Mar, 23/06/2015 - 14:03

Schettino può scrivere quello che vuole, è una vergogna vedere che c'è chi gli pubblica il libretto. Gli auguro una vendita flop.

corto lirazza

Mar, 23/06/2015 - 14:05

lui ha diritto di scrivere ciò che vuole e chi lo vuole leggere se lo può comprare

veromario

Mar, 23/06/2015 - 14:52

io al sig. schettino non lo condanno tanto per l'errore che può anche starci,d'altronde non era solo su quella nave e non pretendo che il comandante abbia sempre il timone in mano , pur essendo una manovra inusuale magari poteva anche visionare il tutto più da vicino,ma la cosa che non gli perdono è la vigliaccata di scappare come un coniglio abbandonando tutti al loro destino. quindi non ha diritto di parola.

ex d.c.

Mar, 23/06/2015 - 15:02

Dopo tante ricostruzioni e tanti commenti a sproposito conosceremo finalmente la verità di chi ha vissuto sicuramente in diretta la cronaca dell'incidente e che probabilmente pagherà anche per errori non suoi

Gaby

Mar, 23/06/2015 - 15:33

Nella buona tradizione marinara il comandante cola con la sua nave.
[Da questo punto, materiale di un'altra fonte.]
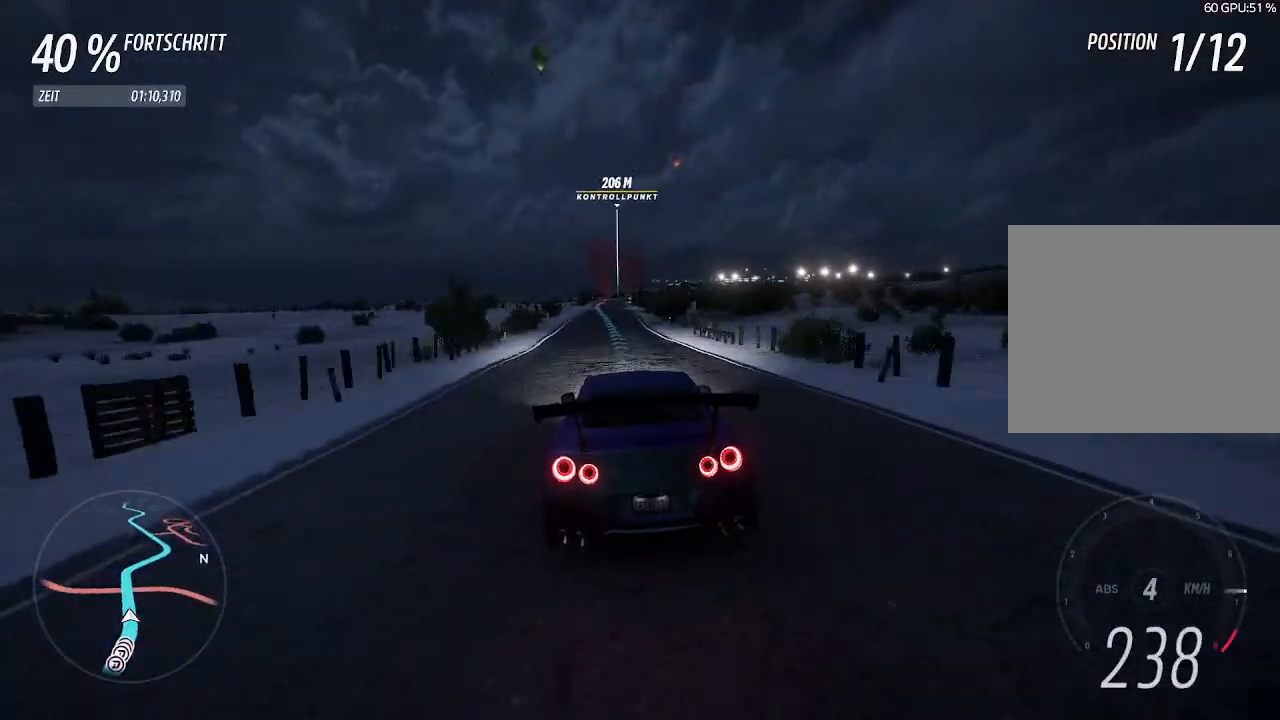
{"buttons": ["R2"], "left_stick": "center", "right_stick": "center", "events": [[100, "left_stick", "center"], [333, "left_stick", "left"], [467, "left_stick", "center"]]}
Avrebbe fatto meglio a seguirla , invece che continuare a fare il buffone. Codardo e opportunista.

Ritratto di BenFrank

BenFrank

Mar, 23/06/2015 - 15:40

LASCIATELO IN PACE, É IL CLASSICO CAPRO ESPIATORIO CHE, OLTRE PER LE PROPRIE, DOVRÀ PAGARE ANCHE PER LE COLPE DI TANTI ALTRI.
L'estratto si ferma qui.